OBJECTS IN LIFE—VALUE OF SPECIAL TRAINING
This consideration brings me to a question sufficiently puzzling to the heads of households: What is to be done with girls? About the boys there is less difficulty—they go to college, or they go to learn their profession; they are set to work at once, to prepare for that “opening” which, it is hoped, will introduce them to a profitable career.
Suppose a girl leave school in her eighteenth year; —her eldest sister being already at home for good, her mother’s right hand, and so much identified with all the interests of the family that her career is marked out. The sense of leisure and irresponsibility is delightful at first, and every girl should have a taste of it, just as a grocer is said to give his new apprentices the run of the shop, that they may long no more for figs and raisins. She plays tennis, goes to dances, is allowed to go as much into society as her parents can conveniently arrange for. In her leisure, she paints a little, works a little, practices a little, reads a little French and a good many novels. Her mother assigns her some domestic duties, which she fulfils with more or less care; but these are seldom important enough to call forth all her energy and will. Perhaps she is to sew for the family; but then, the stress of work comes only now and then, in spurts, when everybody helps, and to be regularly and laboriously employed as a sempstress would be intolerable to a girl of spirit and education. She is not exactly idle; her occupations spread fairly well over the day, though they might all be easily crushed into the spare hour or two of a busy woman; she enjoys a good deal of
leisure and pleasure, and her parents look on good-naturedly, glad that she should have her day.

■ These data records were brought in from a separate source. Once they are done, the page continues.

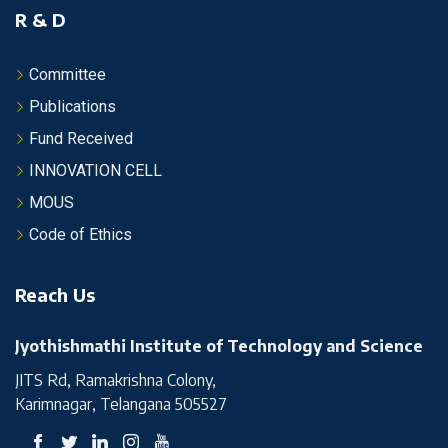
R & D
Committee
Publications
Fund Received
INNOVATION CELL
MOUS
Code of Ethics
Reach Us
Jyothishmathi Institute of Technology and Science
JITS Rd, Ramakrishna Colony,
Karimnagar, Telangana 505527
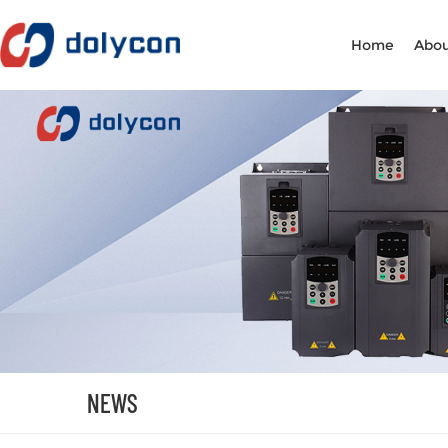
Home
Abou
NEWS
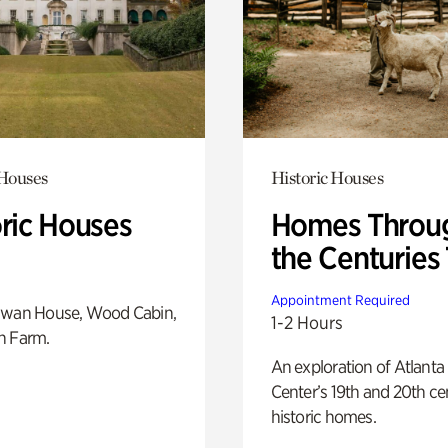
 Houses
Historic Houses
oric Houses
Homes Throu
the Centuries
Appointment Required
Swan House, Wood Cabin,
1-2 Hours
h Farm.
An exploration of Atlanta
Center’s 19th and 20th ce
historic homes.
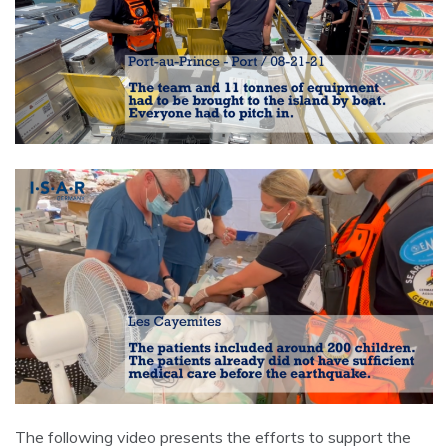
The following video presents the efforts to support the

For a few months, perhaps for a year or two, this is delightful; but in a year or two life becomes a burden. To dance with the same people, to play in the same set, to make or listen to the same talk month after month, becomes intolerable. But then, it is objected, she has her home-work, and additional duties can easily be made for her. Not so easily; the mother of the family clings to her own duties, having discovered that, of the two delights of life, work—the duties of our calling—is to be preferred to play. Besides, the girl wants more than work—she wants a career; she wants work that depends upon her, than cannot be done without her, and the doing of which will bring her honour, and, possibly, pay. Let her “improve her mind,” you say? It is hardly the tendency of modern education to make girls in love with knowledge for its own sake, and what they do for their own sakes is too fitful and desultory to yield much profit or pleasure, unless the old spur is applied—the hope of distinction in some public examination.

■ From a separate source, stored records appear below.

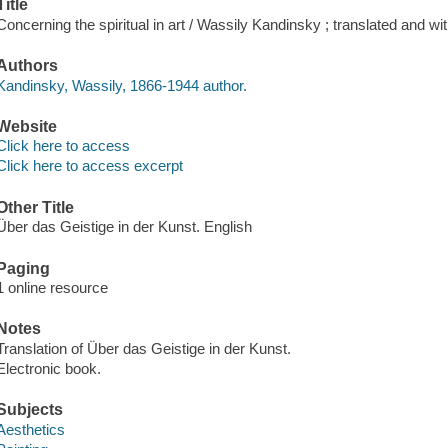
Title
Concerning the spiritual in art / Wassily Kandinsky ; translated and wit
Authors
Kandinsky, Wassily, 1866-1944 author.
Website
Click here to access
Click here to access excerpt
Other Title
Über das Geistige in der Kunst. English
Paging
1 online resource
Notes
Translation of Über das Geistige in der Kunst.
Electronic book.
Subjects
Aesthetics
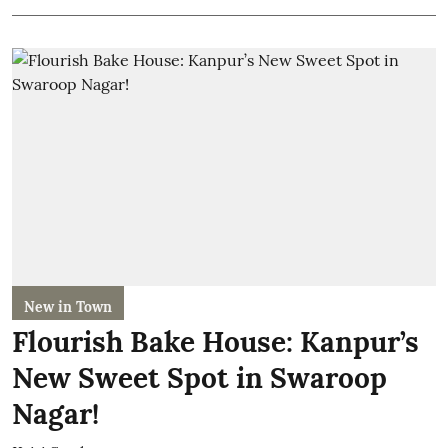
New in Town
Flourish Bake House: Kanpur’s
New Sweet Spot in Swaroop
Nagar!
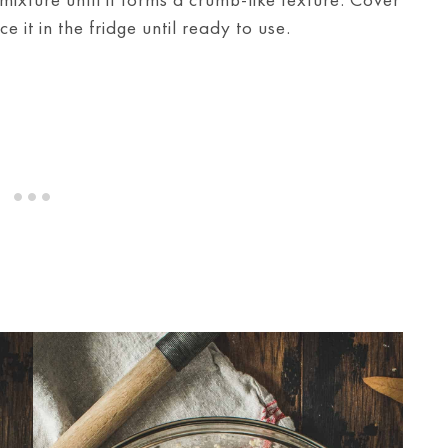
 it in the fridge until ready to use.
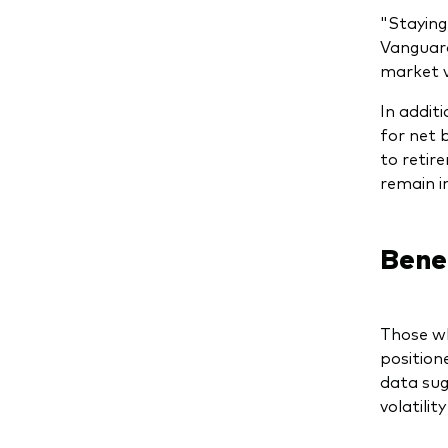
"Staying
Vanguard
market vo
In addit
for net 
to retir
remain i
Benef
Those wh
position
data sug
volatili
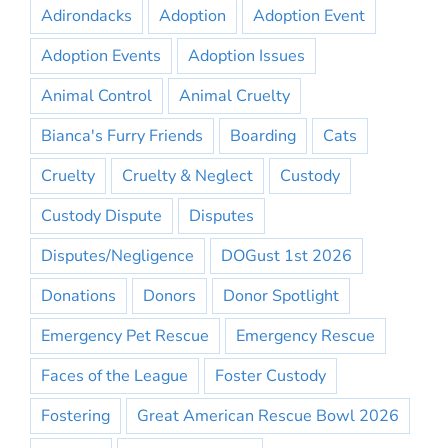
Adirondacks
Adoption
Adoption Event
Adoption Events
Adoption Issues
Animal Control
Animal Cruelty
Bianca's Furry Friends
Boarding
Cats
Cruelty
Cruelty & Neglect
Custody
Custody Dispute
Disputes
Disputes/Negligence
DOGust 1st 2026
Donations
Donors
Donor Spotlight
Emergency Pet Rescue
Emergency Rescue
Faces of the League
Foster Custody
Fostering
Great American Rescue Bowl 2026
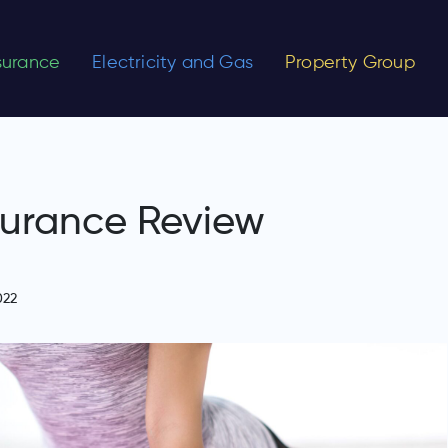
nsurance
Electricity and Gas
Property Group
surance Review
022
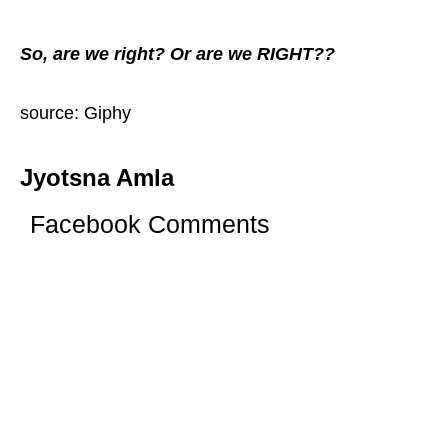
So, are we right? Or are we RIGHT??
source: Giphy
Jyotsna Amla
Facebook Comments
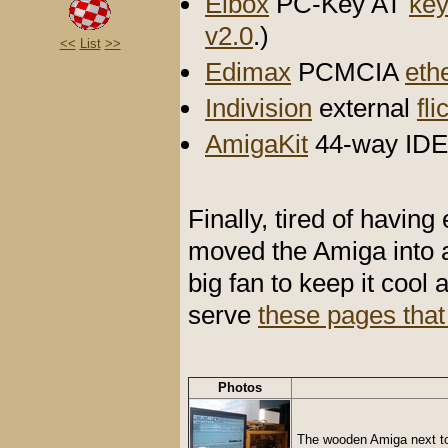
Elbox
PC-Key AT
key
v2.0
.)
<<
List
>>
Edimax
PCMCIA
eth
Indivision
external
fli
AmigaKit
44-way IDE 
Finally, tired of having
moved the Amiga into 
big fan to keep it cool 
serve
these pages that
Photos
The wooden Amiga next to 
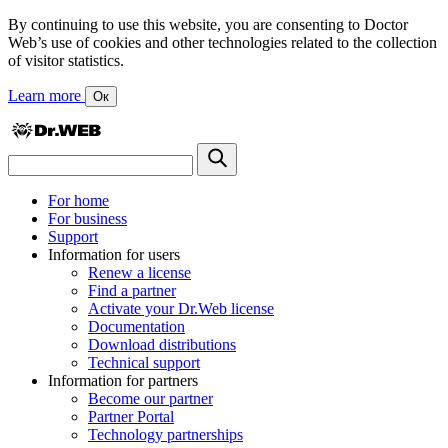
By continuing to use this website, you are consenting to Doctor
Web’s use of cookies and other technologies related to the collection
of visitor statistics.
Learn more
Ок
For home
For business
Support
Information for users
Renew a license
Find a partner
Activate your Dr.Web license
Documentation
Download distributions
Technical support
Information for partners
Become our partner
Partner Portal
Technology partnerships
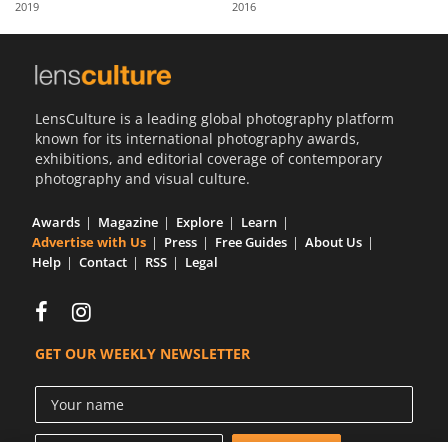
2019
2016
Us
Sign
In
LensCulture is a leading global photography platform
known for its international photography awards,
exhibitions, and editorial coverage of contemporary
photography and visual culture.
Awards
Magazine
Explore
Learn
Advertise with Us
Press
Free Guides
About Us
Help
Contact
RSS
Legal
GET OUR WEEKLY NEWSLETTER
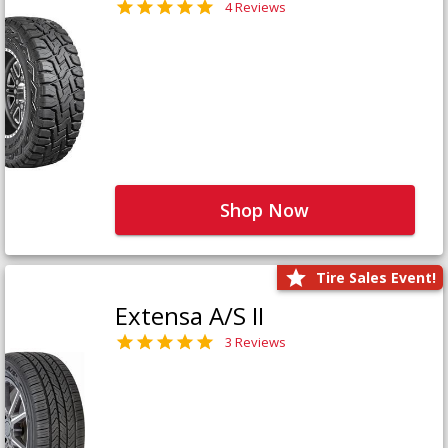
4 Reviews
Shop Now
Tire Sales Event!
Extensa A/S II
3 Reviews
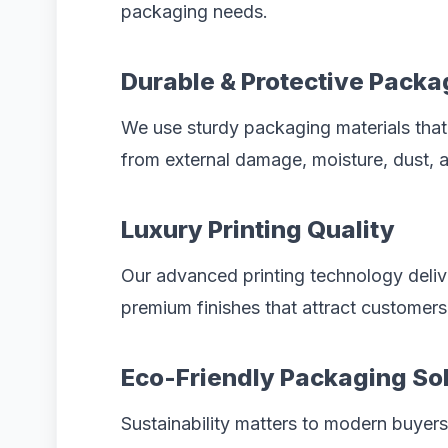
packaging needs.
Durable & Protective Packa
We use sturdy packaging materials that
from external damage, moisture, dust, a
Luxury Printing Quality
Our advanced printing technology delive
premium finishes that attract customers 
Eco-Friendly Packaging So
Sustainability matters to modern buyer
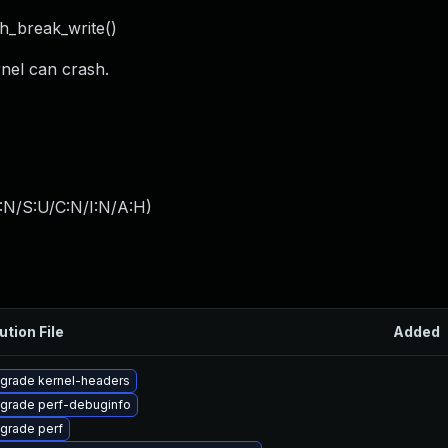
th_break_write()
rnel can crash.
:N/S:U/C:N/I:N/A:H
)
ution File
Added
grade kernel-headers
grade perf-debuginfo
grade perf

Now what is the poor girl to do under this craving for a career, which is natural to every adult human being, woman as much as man? Hard things are said of the “girl of the period”; but she deserves more consideration than she gets. People do not allow that she has erred because there has been no such outlet for her energy as her nature demands. In the ‘sixties,’ say, there was, practically, but one career open to the young woman of the lower and upper middle classes. She must wait until the prince comes by, and—throws the handkerchief. The girl with more
energy and ambition than modesty and breeding sees her opportunity here. What if that foolish prince should throw the handkerchief to the wrong maiden and leave her out in the cold, with nothing to do, nothing to look forward to, all the rest of her life? The thing is not to be thought of; she will make it her business to let him know where his favours should fall. And then begins a career indeed, a “hunt,” people call it, exhibiting a very ugly phase of young womanhood on which there is no occasion to dwell.
The well-brought up girl will hardly own to herself that she dreams of this best of all careers for a woman, that of wifehood and motherhood. Maidenliness will not let her put it before her as the thing of which she lives in hope. Indeed, it is not so; her fate in this respect depends so entirely on the mood of some other, that it is impossible for her to allow herself in serious anticipation, though maiden meditation may dwell innocently upon Romeo and Juliet and their kind. Except for these sweet fancies, half illicit in the eyes of many a pure-minded girl, and not too wholesome, the future is a blank; she is in real need of something beyond
“Human nature’s daily food.”
 Already this awakening has taken place so far that perhaps no woman’s work is more in request or better paid than that of the specially trained governess.